◆ Problem statement ◆
Only the lines below starting at the one containing "M541 152 546 173 545 227 541 206Z" and ending at the one containing "M965 763 991" belong in the answer, each copied exactly.

◆ Records provided ◆
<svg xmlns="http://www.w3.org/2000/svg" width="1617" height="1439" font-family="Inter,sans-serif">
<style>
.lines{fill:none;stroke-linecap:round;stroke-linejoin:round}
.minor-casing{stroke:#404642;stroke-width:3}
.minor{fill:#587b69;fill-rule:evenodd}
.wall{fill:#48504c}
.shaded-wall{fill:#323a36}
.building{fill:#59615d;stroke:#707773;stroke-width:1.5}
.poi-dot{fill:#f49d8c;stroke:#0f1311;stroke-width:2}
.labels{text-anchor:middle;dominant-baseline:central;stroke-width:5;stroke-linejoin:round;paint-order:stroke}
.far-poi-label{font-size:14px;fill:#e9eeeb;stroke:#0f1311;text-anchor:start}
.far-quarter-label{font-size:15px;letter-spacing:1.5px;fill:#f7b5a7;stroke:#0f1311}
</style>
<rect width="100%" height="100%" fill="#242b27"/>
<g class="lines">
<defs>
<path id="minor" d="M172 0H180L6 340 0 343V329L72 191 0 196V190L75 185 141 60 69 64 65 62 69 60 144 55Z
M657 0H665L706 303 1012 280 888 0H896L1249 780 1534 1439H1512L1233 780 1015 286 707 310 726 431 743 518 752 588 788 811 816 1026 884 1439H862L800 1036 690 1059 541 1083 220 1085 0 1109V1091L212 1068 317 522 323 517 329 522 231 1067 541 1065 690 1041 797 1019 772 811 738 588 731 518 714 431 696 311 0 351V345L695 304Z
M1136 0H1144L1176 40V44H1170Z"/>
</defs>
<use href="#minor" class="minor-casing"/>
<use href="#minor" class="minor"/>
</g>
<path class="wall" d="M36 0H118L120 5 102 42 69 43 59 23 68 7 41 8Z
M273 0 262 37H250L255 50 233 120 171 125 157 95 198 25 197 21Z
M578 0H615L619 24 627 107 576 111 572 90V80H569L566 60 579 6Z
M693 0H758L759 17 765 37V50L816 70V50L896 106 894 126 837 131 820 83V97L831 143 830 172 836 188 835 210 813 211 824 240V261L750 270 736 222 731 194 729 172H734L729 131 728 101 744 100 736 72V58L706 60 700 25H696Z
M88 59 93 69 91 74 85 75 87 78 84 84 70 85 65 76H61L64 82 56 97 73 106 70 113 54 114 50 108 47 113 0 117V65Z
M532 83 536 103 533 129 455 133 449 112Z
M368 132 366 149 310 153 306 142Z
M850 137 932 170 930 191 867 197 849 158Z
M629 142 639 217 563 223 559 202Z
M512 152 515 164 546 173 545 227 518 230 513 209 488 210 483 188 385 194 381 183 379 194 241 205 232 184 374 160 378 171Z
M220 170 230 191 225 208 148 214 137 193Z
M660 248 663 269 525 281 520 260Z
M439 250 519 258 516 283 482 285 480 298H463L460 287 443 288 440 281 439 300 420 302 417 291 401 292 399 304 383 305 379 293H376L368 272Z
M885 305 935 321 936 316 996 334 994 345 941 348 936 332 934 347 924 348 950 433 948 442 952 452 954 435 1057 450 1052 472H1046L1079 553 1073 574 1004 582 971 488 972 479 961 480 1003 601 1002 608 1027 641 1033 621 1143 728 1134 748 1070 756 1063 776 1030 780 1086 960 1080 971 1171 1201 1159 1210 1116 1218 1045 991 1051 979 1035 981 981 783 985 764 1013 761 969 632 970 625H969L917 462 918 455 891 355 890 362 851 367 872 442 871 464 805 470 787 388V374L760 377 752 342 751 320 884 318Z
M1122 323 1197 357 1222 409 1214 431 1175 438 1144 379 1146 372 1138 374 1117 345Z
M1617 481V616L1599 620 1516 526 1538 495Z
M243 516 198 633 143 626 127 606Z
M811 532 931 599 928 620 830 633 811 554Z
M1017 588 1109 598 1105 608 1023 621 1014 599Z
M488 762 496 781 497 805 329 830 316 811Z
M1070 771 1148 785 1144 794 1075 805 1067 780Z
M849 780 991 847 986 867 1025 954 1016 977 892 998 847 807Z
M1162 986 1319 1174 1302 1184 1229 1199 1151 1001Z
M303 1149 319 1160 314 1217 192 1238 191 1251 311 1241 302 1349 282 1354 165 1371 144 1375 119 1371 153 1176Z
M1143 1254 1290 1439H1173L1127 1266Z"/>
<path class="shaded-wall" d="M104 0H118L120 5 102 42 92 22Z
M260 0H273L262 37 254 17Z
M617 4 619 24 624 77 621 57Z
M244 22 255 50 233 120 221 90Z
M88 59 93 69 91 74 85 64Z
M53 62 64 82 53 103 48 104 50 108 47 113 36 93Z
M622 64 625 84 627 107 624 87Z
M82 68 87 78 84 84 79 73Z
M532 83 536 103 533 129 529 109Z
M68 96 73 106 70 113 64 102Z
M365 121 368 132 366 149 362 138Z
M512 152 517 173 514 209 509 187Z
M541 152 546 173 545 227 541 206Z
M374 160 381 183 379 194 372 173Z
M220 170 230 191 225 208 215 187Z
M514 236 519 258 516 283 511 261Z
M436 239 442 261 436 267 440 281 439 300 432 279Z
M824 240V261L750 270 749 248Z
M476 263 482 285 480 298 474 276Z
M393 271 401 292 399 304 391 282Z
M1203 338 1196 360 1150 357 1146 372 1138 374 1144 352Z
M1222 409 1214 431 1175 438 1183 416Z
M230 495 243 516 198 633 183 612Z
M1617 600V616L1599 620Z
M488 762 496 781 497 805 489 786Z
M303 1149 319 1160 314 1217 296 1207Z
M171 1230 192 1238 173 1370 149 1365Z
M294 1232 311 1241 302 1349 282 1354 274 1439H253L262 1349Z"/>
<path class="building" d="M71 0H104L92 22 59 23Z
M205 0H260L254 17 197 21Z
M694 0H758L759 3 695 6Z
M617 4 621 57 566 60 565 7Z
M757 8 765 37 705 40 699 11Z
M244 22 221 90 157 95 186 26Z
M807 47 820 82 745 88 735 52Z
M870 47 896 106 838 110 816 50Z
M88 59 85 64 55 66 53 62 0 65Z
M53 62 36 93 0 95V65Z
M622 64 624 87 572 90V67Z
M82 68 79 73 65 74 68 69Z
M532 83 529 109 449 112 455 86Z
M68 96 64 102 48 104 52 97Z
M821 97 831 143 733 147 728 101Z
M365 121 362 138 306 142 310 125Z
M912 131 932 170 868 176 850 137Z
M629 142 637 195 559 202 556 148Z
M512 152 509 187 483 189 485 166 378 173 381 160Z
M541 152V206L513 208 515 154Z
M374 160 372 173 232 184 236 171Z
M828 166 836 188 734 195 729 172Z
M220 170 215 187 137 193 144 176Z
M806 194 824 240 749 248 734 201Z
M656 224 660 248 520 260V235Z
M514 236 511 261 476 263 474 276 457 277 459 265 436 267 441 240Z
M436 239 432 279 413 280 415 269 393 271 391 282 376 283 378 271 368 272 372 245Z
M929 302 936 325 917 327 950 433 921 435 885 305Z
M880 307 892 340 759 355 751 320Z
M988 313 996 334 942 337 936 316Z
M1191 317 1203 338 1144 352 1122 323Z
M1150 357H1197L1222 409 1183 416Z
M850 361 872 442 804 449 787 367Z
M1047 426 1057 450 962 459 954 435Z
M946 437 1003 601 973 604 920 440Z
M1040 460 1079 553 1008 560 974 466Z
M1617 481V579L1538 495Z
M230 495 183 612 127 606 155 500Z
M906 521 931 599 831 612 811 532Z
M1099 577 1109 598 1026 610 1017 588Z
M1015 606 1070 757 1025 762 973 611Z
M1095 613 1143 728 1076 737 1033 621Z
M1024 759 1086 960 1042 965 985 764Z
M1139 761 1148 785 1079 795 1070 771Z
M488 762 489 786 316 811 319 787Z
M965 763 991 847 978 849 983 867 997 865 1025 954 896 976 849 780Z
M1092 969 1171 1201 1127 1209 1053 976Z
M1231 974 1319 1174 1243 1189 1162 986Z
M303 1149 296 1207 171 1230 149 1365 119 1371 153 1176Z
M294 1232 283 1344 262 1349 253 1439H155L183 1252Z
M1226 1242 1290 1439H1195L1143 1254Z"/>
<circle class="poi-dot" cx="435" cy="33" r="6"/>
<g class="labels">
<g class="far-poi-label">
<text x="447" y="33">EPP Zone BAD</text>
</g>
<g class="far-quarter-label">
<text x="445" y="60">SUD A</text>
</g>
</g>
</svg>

◆ Solution below ◆
M541 152 546 173 545 227 541 206Z
M374 160 381 183 379 194 372 173Z
M220 170 230 191 225 208 215 187Z
M514 236 519 258 516 283 511 261Z
M436 239 442 261 436 267 440 281 439 300 432 279Z
M824 240V261L750 270 749 248Z
M476 263 482 285 480 298 474 276Z
M393 271 401 292 399 304 391 282Z
M1203 338 1196 360 1150 357 1146 372 1138 374 1144 352Z
M1222 409 1214 431 1175 438 1183 416Z
M230 495 243 516 198 633 183 612Z
M1617 600V616L1599 620Z
M488 762 496 781 497 805 489 786Z
M303 1149 319 1160 314 1217 296 1207Z
M171 1230 192 1238 173 1370 149 1365Z
M294 1232 311 1241 302 1349 282 1354 274 1439H253L262 1349Z"/>
<path class="building" d="M71 0H104L92 22 59 23Z
M205 0H260L254 17 197 21Z
M694 0H758L759 3 695 6Z
M617 4 621 57 566 60 565 7Z
M757 8 765 37 705 40 699 11Z
M244 22 221 90 157 95 186 26Z
M807 47 820 82 745 88 735 52Z
M870 47 896 106 838 110 816 50Z
M88 59 85 64 55 66 53 62 0 65Z
M53 62 36 93 0 95V65Z
M622 64 624 87 572 90V67Z
M82 68 79 73 65 74 68 69Z
M532 83 529 109 449 112 455 86Z
M68 96 64 102 48 104 52 97Z
M821 97 831 143 733 147 728 101Z
M365 121 362 138 306 142 310 125Z
M912 131 932 170 868 176 850 137Z
M629 142 637 195 559 202 556 148Z
M512 152 509 187 483 189 485 166 378 173 381 160Z
M541 152V206L513 208 515 154Z
M374 160 372 173 232 184 236 171Z
M828 166 836 188 734 195 729 172Z
M220 170 215 187 137 193 144 176Z
M806 194 824 240 749 248 734 201Z
M656 224 660 248 520 260V235Z
M514 236 511 261 476 263 474 276 457 277 459 265 436 267 441 240Z
M436 239 432 279 413 280 415 269 393 271 391 282 376 283 378 271 368 272 372 245Z
M929 302 936 325 917 327 950 433 921 435 885 305Z
M880 307 892 340 759 355 751 320Z
M988 313 996 334 942 337 936 316Z
M1191 317 1203 338 1144 352 1122 323Z
M1150 357H1197L1222 409 1183 416Z
M850 361 872 442 804 449 787 367Z
M1047 426 1057 450 962 459 954 435Z
M946 437 1003 601 973 604 920 440Z
M1040 460 1079 553 1008 560 974 466Z
M1617 481V579L1538 495Z
M230 495 183 612 127 606 155 500Z
M906 521 931 599 831 612 811 532Z
M1099 577 1109 598 1026 610 1017 588Z
M1015 606 1070 757 1025 762 973 611Z
M1095 613 1143 728 1076 737 1033 621Z
M1024 759 1086 960 1042 965 985 764Z
M1139 761 1148 785 1079 795 1070 771Z
M488 762 489 786 316 811 319 787Z
M965 763 991 847 978 849 983 867 997 865 1025 954 896 976 849 780Z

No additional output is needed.